Оцените материал

Просмотров: 19983

«Трудно быть богом» Алексея Германа

Василий Степанов · 03/06/2008
Предметность, предельная физиологическая реалистичность происходящего теснят дыхание. Зритель вынужден либо войти внутрь экрана, растворившись в месиве персонажей, вещей, событий, либо выйти из зала.

©  Ленфильм/Студия Север

«Трудно быть богом» Алексея Германа
Фильм, запущенный в производство еще в 1999-м, смонтирован — правда, без звука. Алексей Герман показал его узкому кругу критиков
Перед просмотром было нелишним прочесть сценарий, выпущенный год назад издательством «Сеанс». «Что сказал табачник с Табачной улицы» — именно так на тот момент называлась картина, которую теперь Герман озаглавил «История Арканарской резни». Возможно, когда фильм пойдет в кинотеатрах, прокатчики протянут зрителям соломинку в виде небольшого либретто, в котором будут перечислены действующие лица и основная линия сюжета. Большего не требуется. Мучительно всматриваться в это полотно, самостоятельно догадываться о смыслах происходящего на экране гораздо правильней и полезней, нежели плыть в заранее определенном кем-то фарватере.
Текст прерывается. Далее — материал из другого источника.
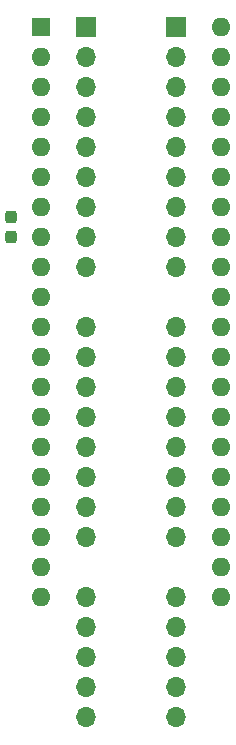
<source format=gbr>
G04 #@! TF.GenerationSoftware,KiCad,Pcbnew,8.0.4+dfsg-1*
G04 #@! TF.CreationDate,2025-03-02T12:09:04+09:00*
G04 #@! TF.ProjectId,bionic-mos6502,62696f6e-6963-42d6-9d6f-73363530322e,10*
G04 #@! TF.SameCoordinates,Original*
G04 #@! TF.FileFunction,Soldermask,Bot*
G04 #@! TF.FilePolarity,Negative*
%FSLAX46Y46*%
G04 Gerber Fmt 4.6, Leading zero omitted, Abs format (unit mm)*
G04 Created by KiCad (PCBNEW 8.0.4+dfsg-1) date 2025-03-02 12:09:04*
%MOMM*%
%LPD*%
G01*
G04 APERTURE LIST*
G04 Aperture macros list*
%AMRoundRect*
0 Rectangle with rounded corners*
0 $1 Rounding radius*
0 $2 $3 $4 $5 $6 $7 $8 $9 X,Y pos of 4 corners*
0 Add a 4 corners polygon primitive as box body*
4,1,4,$2,$3,$4,$5,$6,$7,$8,$9,$2,$3,0*
0 Add four circle primitives for the rounded corners*
1,1,$1+$1,$2,$3*
1,1,$1+$1,$4,$5*
1,1,$1+$1,$6,$7*
1,1,$1+$1,$8,$9*
0 Add four rect primitives between the rounded corners*
20,1,$1+$1,$2,$3,$4,$5,0*
20,1,$1+$1,$4,$5,$6,$7,0*
20,1,$1+$1,$6,$7,$8,$9,0*
20,1,$1+$1,$8,$9,$2,$3,0*%
G04 Aperture macros list end*
%ADD10O,1.700000X1.700000*%
%ADD11R,1.700000X1.700000*%
%ADD12RoundRect,0.237500X0.237500X-0.300000X0.237500X0.300000X-0.237500X0.300000X-0.237500X-0.300000X0*%
%ADD13R,1.600000X1.600000*%
%ADD14O,1.600000X1.600000*%
G04 APERTURE END LIST*
D10*
X117510000Y-133500000D03*
X117510000Y-130960000D03*
X117510000Y-128420000D03*
X117510000Y-125880000D03*
X117510000Y-123340000D03*
X117510000Y-118260000D03*
X117510000Y-115720000D03*
X117510000Y-113180000D03*
X117510000Y-110640000D03*
X117510000Y-108100000D03*
X117510000Y-105560000D03*
X117510000Y-103020000D03*
X117510000Y-100480000D03*
X117510000Y-95400000D03*
X117510000Y-92860000D03*
X117510000Y-90320000D03*
X117510000Y-87780000D03*
X117510000Y-85240000D03*
X117510000Y-82700000D03*
X117510000Y-80160000D03*
X117510000Y-77620000D03*
D11*
X117510000Y-75080000D03*
X109890000Y-75080000D03*
D10*
X109890000Y-77620000D03*
X109890000Y-80160000D03*
X109890000Y-82700000D03*
X109890000Y-85240000D03*
X109890000Y-87780000D03*
X109890000Y-90320000D03*
X109890000Y-92860000D03*
X109890000Y-95400000D03*
X109890000Y-100480000D03*
X109890000Y-103020000D03*
X109890000Y-105560000D03*
X109890000Y-108100000D03*
X109890000Y-110640000D03*
X109890000Y-113180000D03*
X109890000Y-115720000D03*
X109890000Y-118260000D03*
X109890000Y-123340000D03*
X109890000Y-125880000D03*
X109890000Y-128420000D03*
X109890000Y-130960000D03*
X109890000Y-133500000D03*
D12*
X103540000Y-92857800D03*
X103540000Y-91132800D03*
D13*
X106080000Y-75080000D03*
D14*
X106080000Y-77620000D03*
X106080000Y-80160000D03*
X106080000Y-82700000D03*
X106080000Y-85240000D03*
X106080000Y-87780000D03*
X106080000Y-90320000D03*
X106080000Y-92860000D03*
X106080000Y-95400000D03*
X106080000Y-97940000D03*
X106080000Y-100480000D03*
X106080000Y-103020000D03*
X106080000Y-105560000D03*
X106080000Y-108100000D03*
X106080000Y-110640000D03*
X106080000Y-113180000D03*
X106080000Y-115720000D03*
X106080000Y-118260000D03*
X106080000Y-120800000D03*
X106080000Y-123340000D03*
X121320000Y-123340000D03*
X121320000Y-120800000D03*
X121320000Y-118260000D03*
X121320000Y-115720000D03*
X121320000Y-113180000D03*
X121320000Y-110640000D03*
X121320000Y-108100000D03*
X121320000Y-105560000D03*
X121320000Y-103020000D03*
X121320000Y-100480000D03*
X121320000Y-97940000D03*
X121320000Y-95400000D03*
X121320000Y-92860000D03*
X121320000Y-90320000D03*
X121320000Y-87780000D03*
X121320000Y-85240000D03*
X121320000Y-82700000D03*
X121320000Y-80160000D03*
X121320000Y-77620000D03*
X121320000Y-75080000D03*
M02*

</source>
Увиденное на экране слишком огромно, сложно, подвижно. Его почти невозможно пересказать. С чего начать? С сюжета о высадившихся на чужой планете землянах, которые увидели сверху что-то вроде ренессанса, а попали в смердящее средневековье? Нет, это и без фильма можно прочитать у Стругацких. Или с главного героя — сыгранного Леонидом Ярмольником благородного дона Руматы Эсторского? Землянин, решивший во что бы то ни стало устроить на чужой планете вышеуказанный ренессанс, большую часть фильма разыскивает одного ученого-лекаря, а потом понимает, что ищет зря: ответить на вопросы Руматы тому нечего. Поразительная сцена: книгочей мочится у крепостной стены, а герой тем временем спрашивает, что бы он посоветовал богу, имей он такой шанс. «Сдуй нас или, еще лучше, оставь нас в нашем гниении», — отвечает Будах. «Сердце мое полно жалости. Я не могу этого сделать», — не соглашается Румата.
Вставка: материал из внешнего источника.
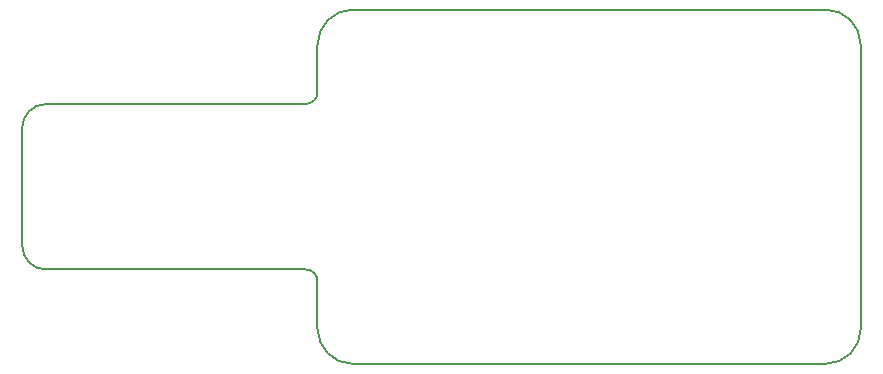
<source format=gm1>
G04 #@! TF.GenerationSoftware,KiCad,Pcbnew,7.0.9*
G04 #@! TF.CreationDate,2023-12-19T12:33:16+08:00*
G04 #@! TF.ProjectId,vnh5019,766e6835-3031-4392-9e6b-696361645f70,rev?*
G04 #@! TF.SameCoordinates,Original*
G04 #@! TF.FileFunction,Profile,NP*
%FSLAX46Y46*%
G04 Gerber Fmt 4.6, Leading zero omitted, Abs format (unit mm)*
G04 Created by KiCad (PCBNEW 7.0.9) date 2023-12-19 12:33:16*
%MOMM*%
%LPD*%
G01*
G04 APERTURE LIST*
G04 #@! TA.AperFunction,Profile*
%ADD10C,0.200000*%
G04 #@! TD*
G04 APERTURE END LIST*
D10*
X84000000Y-113000000D02*
G75*
G03*
X83000000Y-112000000I-1000000J0D01*
G01*
X127000000Y-90000000D02*
X87000000Y-90000000D01*
X130000000Y-117000000D02*
X130000000Y-93000000D01*
X59000000Y-110000000D02*
G75*
G03*
X61000000Y-112000000I2000000J0D01*
G01*
X84000000Y-113000000D02*
X84000000Y-117000000D01*
X84000000Y-93000000D02*
X84000000Y-97000000D01*
X83000000Y-98000000D02*
G75*
G03*
X84000000Y-97000000I0J1000000D01*
G01*
X130000000Y-93000000D02*
G75*
G03*
X127000000Y-90000000I-3000000J0D01*
G01*
X127000000Y-120000000D02*
G75*
G03*
X130000000Y-117000000I0J3000000D01*
G01*
X61000000Y-98000000D02*
G75*
G03*
X59000000Y-100000000I0J-2000000D01*
G01*
X83000000Y-98000000D02*
X61000000Y-98000000D01*
X87000000Y-120000000D02*
X127000000Y-120000000D01*
X84000000Y-117000000D02*
G75*
G03*
X87000000Y-120000000I3000000J0D01*
G01*
X59000000Y-100000000D02*
X59000000Y-110000000D01*
X61000000Y-112000000D02*
X83000000Y-112000000D01*
X87000000Y-90000000D02*
G75*
G03*
X84000000Y-93000000I0J-3000000D01*
G01*
M02*

</source>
Диалог этот взят прямиком из Стругацких, но за десять лет работы над фильмом добродушная собачка приключенческого романа успела вырасти в настоящего Цербера. Этому уже до всего есть дело. Он поразителен — в самом прямом значении этого слова. Он заглатывает зрителя, погружает нас в себя, чтобы мы насладились видом его потрохов. Визуальная фактура подавляет, пугает, не дает передохнуть. Сложнейшим образом выстроенные кадры не то что заслоняют историю — они и сами по себе теперь история. Герман дарит нам мир, стоящий по колено в навозе, — смачный, воняющий, булькающий. Мир, знающий свою грязь и упивающийся ею. Здесь то и дело принюхиваются, отплевываются, страдают от вшей и клопов. Если здесь топят в нужниках, то непременно головой вниз. Если вешают, то так, чтобы налетевшие с моря чайки выклевали глаза. Это даже не средневековье, а какая-то компостная куча, которая вдруг оказывается на удивление живой и чувствующей штуковиной. Она обнюхивает сама себя и не содрогается от вони. Содрогаемся мы.

Трудно представить, что эта кровавая «История Арканарской резни» — о жалости. Но ничем, кроме любви к людям, обретенным в чудовищной дали от Земли, не объяснишь, почему герой остается на чужой планете. Последняя сцена фильма — Румата, шествующий со своими спутниками по заснеженной пустоши, — почти буквально повторяет финал «Хрусталев, машину!». С одной только разницей: генерал Кленский — это человек, навсегда покинувший свой мир, порвавший с ним, а Румата только что обрел его, только что начал его постигать.

Люди этого мира то и дело оглядываются в камеру. Ухмыляются. Скалят беззубые рты. Камера буквально продирается сквозь толпы людей — кто-то торгует, кто-то дерется, кто-то плачет, кто-то строчит донос. И тонны скарба. Все избыточно, все чрезмерно, все до дрожи реально. В какой-то момент кажется даже, что черно-белая пленка начинает передавать тонкие цветовые оттенки. Предметность, предельная физиологическая реалистичность происходящего теснят дыхание. Зритель вынужден либо войти внутрь экрана, растворившись в месиве персонажей, вещей, событий, либо выйти из зала. Впору оглохнуть и ослепнуть от увиденного.

А на выходе из зала настигают те же проклятые вопросы. Почему «за серыми всегда приходят черные»? Почему рабы не спешат снимать колодки? Так ли это трудно — быть богом? И не труднее ли быть зрителем Германа?